**YOUR OBJECTIVE:**
In your reply, print every line of the listing exactly and omit all images.

**INFORMATION SHOWN:**
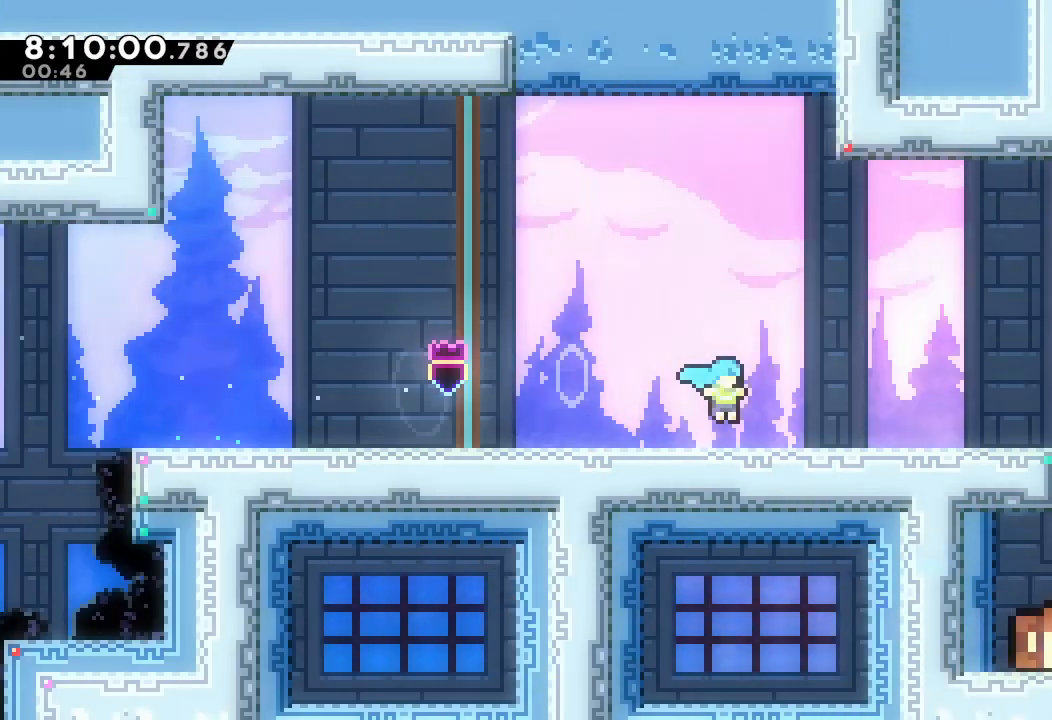
{"keys": [], "events": [[33, "right", "up"], [100, "d", "up"]]}
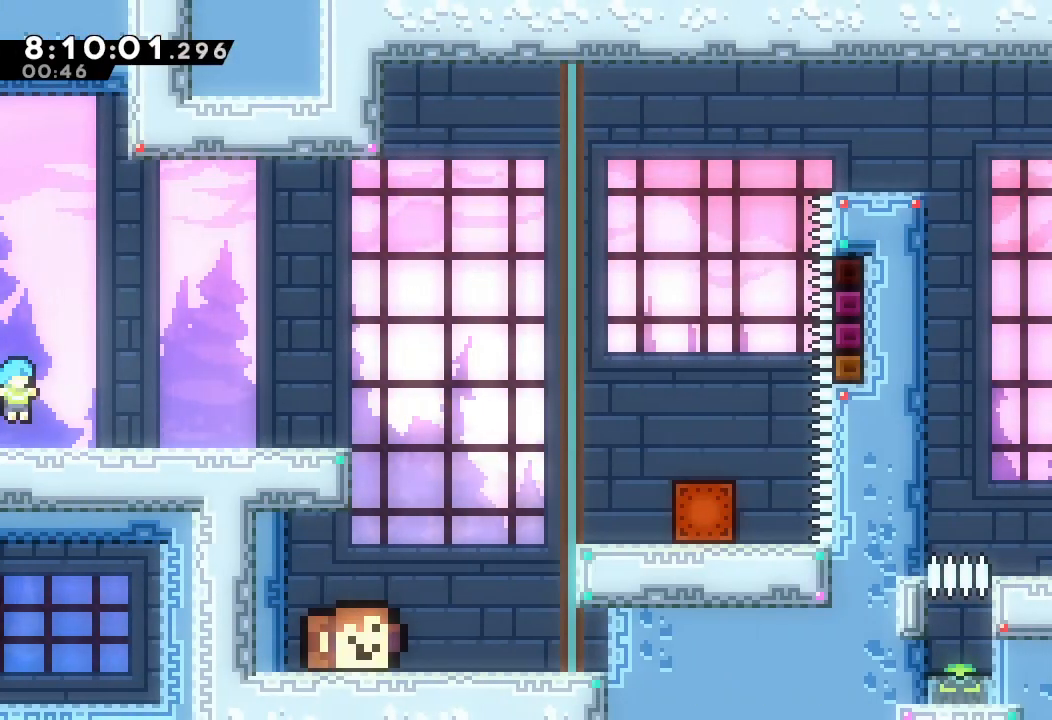
{"keys": ["right"], "events": [[100, "right", "down"]]}
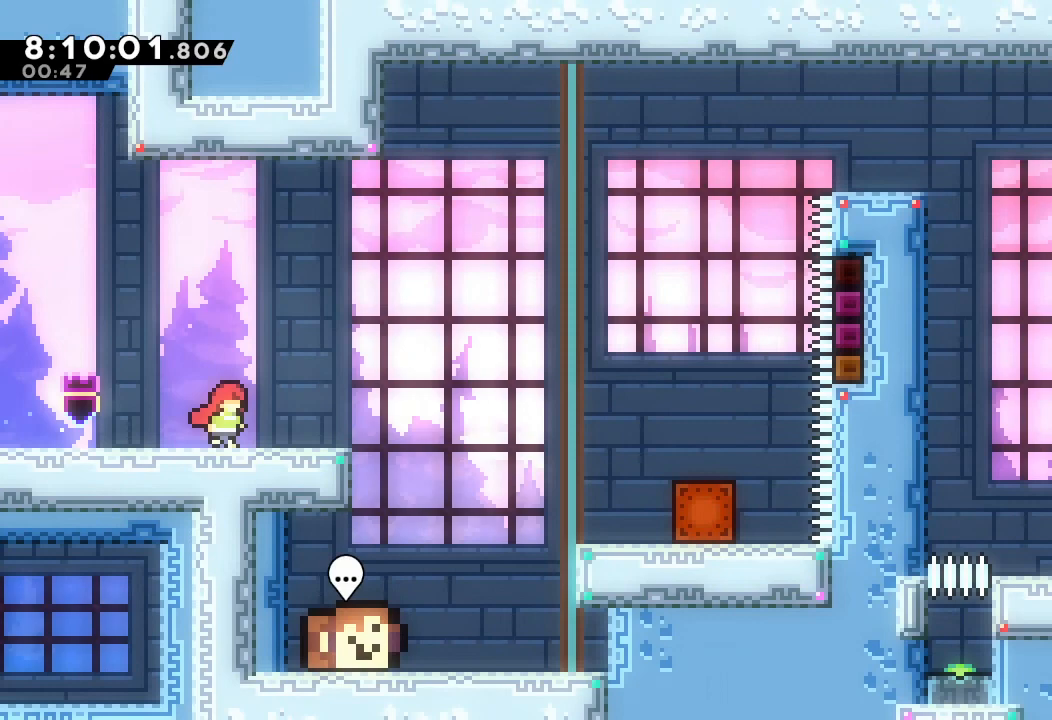
{"keys": ["d"], "events": [[500, "d", "down"], [500, "right", "up"]]}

**ANSWER TO THIS TASK:**
{"keys": [], "events": [[33, "right", "up"], [100, "d", "up"]]}
{"keys": ["right"], "events": [[100, "right", "down"]]}
{"keys": ["d"], "events": [[500, "d", "down"], [500, "right", "up"]]}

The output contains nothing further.